### [Extracted information]

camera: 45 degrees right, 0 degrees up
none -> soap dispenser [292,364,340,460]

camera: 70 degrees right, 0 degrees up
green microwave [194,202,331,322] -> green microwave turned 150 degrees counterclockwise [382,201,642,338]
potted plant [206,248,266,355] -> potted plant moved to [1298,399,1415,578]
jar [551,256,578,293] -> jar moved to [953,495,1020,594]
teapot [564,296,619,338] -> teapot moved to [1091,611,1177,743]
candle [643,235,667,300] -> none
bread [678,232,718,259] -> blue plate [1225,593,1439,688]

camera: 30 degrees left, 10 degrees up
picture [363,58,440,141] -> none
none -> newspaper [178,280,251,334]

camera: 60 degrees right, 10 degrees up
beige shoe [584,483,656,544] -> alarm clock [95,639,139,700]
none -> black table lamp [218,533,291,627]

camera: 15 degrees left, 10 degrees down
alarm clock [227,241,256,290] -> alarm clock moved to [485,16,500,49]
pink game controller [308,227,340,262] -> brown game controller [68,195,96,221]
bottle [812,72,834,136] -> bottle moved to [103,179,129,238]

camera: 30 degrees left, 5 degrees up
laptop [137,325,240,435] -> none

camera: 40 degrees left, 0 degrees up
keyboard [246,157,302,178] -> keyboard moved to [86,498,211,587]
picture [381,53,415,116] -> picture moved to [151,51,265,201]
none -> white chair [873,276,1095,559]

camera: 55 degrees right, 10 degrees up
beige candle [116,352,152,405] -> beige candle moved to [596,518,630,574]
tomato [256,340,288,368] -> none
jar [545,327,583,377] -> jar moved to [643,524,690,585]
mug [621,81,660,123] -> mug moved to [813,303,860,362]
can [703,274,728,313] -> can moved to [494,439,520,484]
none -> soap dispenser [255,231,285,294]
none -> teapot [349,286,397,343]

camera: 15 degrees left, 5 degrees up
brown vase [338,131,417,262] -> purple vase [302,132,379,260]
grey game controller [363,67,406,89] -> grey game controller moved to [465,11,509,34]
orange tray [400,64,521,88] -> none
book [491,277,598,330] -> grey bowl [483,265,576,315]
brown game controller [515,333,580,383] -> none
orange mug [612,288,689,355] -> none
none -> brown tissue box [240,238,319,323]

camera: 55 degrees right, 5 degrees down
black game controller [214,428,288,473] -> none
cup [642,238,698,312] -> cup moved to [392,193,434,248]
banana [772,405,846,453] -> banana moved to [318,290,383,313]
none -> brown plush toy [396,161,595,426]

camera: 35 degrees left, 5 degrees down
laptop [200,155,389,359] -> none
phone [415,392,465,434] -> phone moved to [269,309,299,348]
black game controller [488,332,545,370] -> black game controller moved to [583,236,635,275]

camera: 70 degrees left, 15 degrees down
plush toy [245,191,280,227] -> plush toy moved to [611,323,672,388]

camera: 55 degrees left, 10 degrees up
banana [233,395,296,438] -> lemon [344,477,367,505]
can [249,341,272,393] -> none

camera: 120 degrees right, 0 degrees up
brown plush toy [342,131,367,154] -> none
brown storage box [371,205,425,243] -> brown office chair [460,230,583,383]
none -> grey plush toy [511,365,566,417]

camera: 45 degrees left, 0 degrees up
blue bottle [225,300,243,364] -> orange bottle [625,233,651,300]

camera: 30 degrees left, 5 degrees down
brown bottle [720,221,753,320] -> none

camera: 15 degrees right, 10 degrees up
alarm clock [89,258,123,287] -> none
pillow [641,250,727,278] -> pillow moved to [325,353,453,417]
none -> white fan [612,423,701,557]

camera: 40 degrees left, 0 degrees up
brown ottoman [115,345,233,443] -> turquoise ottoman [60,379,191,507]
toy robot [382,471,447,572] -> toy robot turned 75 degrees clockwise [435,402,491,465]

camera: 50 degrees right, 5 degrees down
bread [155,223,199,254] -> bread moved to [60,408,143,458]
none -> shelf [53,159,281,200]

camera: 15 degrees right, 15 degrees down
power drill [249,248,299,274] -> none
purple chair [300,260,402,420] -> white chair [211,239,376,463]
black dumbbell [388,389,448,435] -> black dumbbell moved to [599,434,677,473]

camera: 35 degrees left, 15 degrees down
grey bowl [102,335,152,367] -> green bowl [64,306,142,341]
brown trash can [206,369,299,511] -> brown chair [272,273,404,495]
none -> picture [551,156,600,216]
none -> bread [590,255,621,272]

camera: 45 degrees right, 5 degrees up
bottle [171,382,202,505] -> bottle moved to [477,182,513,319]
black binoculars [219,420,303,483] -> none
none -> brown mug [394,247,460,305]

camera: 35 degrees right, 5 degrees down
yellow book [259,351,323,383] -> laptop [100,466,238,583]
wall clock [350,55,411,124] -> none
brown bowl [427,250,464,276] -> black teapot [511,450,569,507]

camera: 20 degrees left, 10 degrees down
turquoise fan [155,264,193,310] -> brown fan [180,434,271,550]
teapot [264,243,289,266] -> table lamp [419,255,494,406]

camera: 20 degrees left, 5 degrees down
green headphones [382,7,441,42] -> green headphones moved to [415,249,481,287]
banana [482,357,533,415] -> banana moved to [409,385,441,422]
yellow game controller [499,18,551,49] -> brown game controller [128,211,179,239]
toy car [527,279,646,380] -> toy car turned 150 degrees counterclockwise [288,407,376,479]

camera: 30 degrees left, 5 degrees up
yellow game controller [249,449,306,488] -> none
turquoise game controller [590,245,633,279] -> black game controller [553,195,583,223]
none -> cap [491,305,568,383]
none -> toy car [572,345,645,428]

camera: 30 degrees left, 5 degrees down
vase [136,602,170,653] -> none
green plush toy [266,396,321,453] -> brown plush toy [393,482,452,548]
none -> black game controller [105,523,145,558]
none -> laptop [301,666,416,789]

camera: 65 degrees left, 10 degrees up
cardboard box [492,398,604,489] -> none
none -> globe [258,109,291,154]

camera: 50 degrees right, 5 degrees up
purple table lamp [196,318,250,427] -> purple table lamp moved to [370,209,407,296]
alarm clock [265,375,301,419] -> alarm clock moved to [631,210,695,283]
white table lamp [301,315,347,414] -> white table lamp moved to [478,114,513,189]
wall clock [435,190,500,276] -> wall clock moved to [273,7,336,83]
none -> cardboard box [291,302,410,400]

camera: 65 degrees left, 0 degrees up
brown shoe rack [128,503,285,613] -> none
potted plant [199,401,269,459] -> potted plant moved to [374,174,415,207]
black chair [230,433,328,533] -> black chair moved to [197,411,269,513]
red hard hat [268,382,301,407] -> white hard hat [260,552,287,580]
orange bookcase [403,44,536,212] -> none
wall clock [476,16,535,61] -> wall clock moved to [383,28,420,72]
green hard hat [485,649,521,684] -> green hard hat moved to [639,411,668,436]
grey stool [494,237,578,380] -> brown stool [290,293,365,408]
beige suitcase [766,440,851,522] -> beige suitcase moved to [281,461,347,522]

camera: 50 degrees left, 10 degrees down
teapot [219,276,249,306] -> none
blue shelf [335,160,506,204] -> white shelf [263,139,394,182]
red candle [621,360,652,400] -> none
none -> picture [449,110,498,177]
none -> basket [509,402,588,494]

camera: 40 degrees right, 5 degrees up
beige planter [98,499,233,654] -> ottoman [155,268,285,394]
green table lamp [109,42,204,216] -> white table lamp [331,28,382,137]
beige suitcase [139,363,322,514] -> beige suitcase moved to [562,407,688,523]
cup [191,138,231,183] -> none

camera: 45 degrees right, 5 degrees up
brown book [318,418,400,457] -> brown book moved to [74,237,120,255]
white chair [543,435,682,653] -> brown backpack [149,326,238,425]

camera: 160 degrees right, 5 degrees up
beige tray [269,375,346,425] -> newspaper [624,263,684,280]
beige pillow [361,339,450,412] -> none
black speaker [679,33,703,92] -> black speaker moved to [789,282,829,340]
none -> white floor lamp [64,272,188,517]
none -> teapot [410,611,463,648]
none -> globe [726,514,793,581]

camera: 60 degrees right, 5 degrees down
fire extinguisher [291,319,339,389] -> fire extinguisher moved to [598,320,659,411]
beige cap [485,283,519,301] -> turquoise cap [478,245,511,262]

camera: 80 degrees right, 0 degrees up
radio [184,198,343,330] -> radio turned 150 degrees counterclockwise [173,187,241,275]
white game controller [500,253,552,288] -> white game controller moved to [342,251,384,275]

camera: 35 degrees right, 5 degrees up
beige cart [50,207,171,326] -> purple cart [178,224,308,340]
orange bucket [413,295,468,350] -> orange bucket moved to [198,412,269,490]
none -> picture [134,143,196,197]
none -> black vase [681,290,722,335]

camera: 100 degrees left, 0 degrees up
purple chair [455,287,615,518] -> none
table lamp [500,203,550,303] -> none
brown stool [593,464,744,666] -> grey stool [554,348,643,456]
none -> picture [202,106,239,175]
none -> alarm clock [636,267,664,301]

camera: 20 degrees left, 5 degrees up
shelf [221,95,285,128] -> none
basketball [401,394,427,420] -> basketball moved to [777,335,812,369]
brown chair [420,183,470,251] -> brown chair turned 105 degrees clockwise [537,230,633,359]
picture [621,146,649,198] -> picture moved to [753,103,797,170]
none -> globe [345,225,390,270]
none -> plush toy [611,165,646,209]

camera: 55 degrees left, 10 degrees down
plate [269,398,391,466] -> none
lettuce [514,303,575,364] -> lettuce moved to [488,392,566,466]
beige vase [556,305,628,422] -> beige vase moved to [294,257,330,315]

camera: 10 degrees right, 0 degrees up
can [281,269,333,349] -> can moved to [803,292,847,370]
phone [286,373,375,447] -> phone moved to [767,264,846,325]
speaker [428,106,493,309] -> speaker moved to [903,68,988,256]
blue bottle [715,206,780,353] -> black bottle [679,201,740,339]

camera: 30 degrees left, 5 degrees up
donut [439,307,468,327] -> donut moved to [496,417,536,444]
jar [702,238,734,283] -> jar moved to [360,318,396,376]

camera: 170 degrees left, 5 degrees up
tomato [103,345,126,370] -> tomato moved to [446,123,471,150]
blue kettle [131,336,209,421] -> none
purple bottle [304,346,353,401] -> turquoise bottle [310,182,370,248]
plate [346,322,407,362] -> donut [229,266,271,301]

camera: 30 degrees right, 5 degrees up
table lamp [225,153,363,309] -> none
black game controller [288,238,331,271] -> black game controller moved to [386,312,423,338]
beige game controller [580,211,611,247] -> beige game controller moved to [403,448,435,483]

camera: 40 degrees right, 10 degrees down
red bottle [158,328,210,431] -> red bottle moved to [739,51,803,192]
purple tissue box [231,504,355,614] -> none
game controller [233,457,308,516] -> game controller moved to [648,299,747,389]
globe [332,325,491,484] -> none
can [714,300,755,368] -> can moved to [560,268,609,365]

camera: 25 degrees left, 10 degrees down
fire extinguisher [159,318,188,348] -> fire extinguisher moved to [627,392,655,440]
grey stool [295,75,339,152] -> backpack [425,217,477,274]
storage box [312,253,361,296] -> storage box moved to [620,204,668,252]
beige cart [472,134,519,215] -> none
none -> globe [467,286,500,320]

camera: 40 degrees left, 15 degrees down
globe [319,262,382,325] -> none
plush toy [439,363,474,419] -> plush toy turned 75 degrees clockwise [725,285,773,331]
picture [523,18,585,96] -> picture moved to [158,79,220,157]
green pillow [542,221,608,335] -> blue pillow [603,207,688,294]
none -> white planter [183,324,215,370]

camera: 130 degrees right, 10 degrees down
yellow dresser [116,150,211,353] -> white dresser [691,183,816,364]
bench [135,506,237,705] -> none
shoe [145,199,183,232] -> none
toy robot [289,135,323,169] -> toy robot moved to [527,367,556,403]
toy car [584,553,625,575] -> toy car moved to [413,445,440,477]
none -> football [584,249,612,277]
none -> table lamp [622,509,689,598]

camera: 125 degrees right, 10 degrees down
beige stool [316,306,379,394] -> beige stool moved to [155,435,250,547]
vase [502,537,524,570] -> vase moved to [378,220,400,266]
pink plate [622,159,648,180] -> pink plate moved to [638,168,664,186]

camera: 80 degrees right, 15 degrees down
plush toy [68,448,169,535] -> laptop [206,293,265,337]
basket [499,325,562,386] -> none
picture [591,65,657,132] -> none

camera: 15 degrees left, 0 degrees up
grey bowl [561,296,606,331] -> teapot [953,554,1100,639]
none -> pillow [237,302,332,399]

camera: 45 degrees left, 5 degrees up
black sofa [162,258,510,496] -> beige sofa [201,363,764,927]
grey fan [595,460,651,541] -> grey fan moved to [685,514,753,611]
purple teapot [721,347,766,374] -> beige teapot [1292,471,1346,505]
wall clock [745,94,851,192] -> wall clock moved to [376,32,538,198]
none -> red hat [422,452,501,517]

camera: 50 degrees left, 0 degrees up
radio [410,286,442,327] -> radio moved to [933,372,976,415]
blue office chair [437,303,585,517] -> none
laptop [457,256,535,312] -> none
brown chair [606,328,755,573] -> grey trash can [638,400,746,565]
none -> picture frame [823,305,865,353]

### [Exercise]
Your task for the entries above: copy exactly the span starting with the line with "camera: 70 degrees right, 0 degrees up" and going on through the line with "grey game controller [363,67,406,89]", both lines included, and nothing else.

### [Expected output]
camera: 70 degrees right, 0 degrees up
green microwave [194,202,331,322] -> green microwave turned 150 degrees counterclockwise [382,201,642,338]
potted plant [206,248,266,355] -> potted plant moved to [1298,399,1415,578]
jar [551,256,578,293] -> jar moved to [953,495,1020,594]
teapot [564,296,619,338] -> teapot moved to [1091,611,1177,743]
candle [643,235,667,300] -> none
bread [678,232,718,259] -> blue plate [1225,593,1439,688]

camera: 30 degrees left, 10 degrees up
picture [363,58,440,141] -> none
none -> newspaper [178,280,251,334]

camera: 60 degrees right, 10 degrees up
beige shoe [584,483,656,544] -> alarm clock [95,639,139,700]
none -> black table lamp [218,533,291,627]

camera: 15 degrees left, 10 degrees down
alarm clock [227,241,256,290] -> alarm clock moved to [485,16,500,49]
pink game controller [308,227,340,262] -> brown game controller [68,195,96,221]
bottle [812,72,834,136] -> bottle moved to [103,179,129,238]

camera: 30 degrees left, 5 degrees up
laptop [137,325,240,435] -> none

camera: 40 degrees left, 0 degrees up
keyboard [246,157,302,178] -> keyboard moved to [86,498,211,587]
picture [381,53,415,116] -> picture moved to [151,51,265,201]
none -> white chair [873,276,1095,559]

camera: 55 degrees right, 10 degrees up
beige candle [116,352,152,405] -> beige candle moved to [596,518,630,574]
tomato [256,340,288,368] -> none
jar [545,327,583,377] -> jar moved to [643,524,690,585]
mug [621,81,660,123] -> mug moved to [813,303,860,362]
can [703,274,728,313] -> can moved to [494,439,520,484]
none -> soap dispenser [255,231,285,294]
none -> teapot [349,286,397,343]

camera: 15 degrees left, 5 degrees up
brown vase [338,131,417,262] -> purple vase [302,132,379,260]
grey game controller [363,67,406,89] -> grey game controller moved to [465,11,509,34]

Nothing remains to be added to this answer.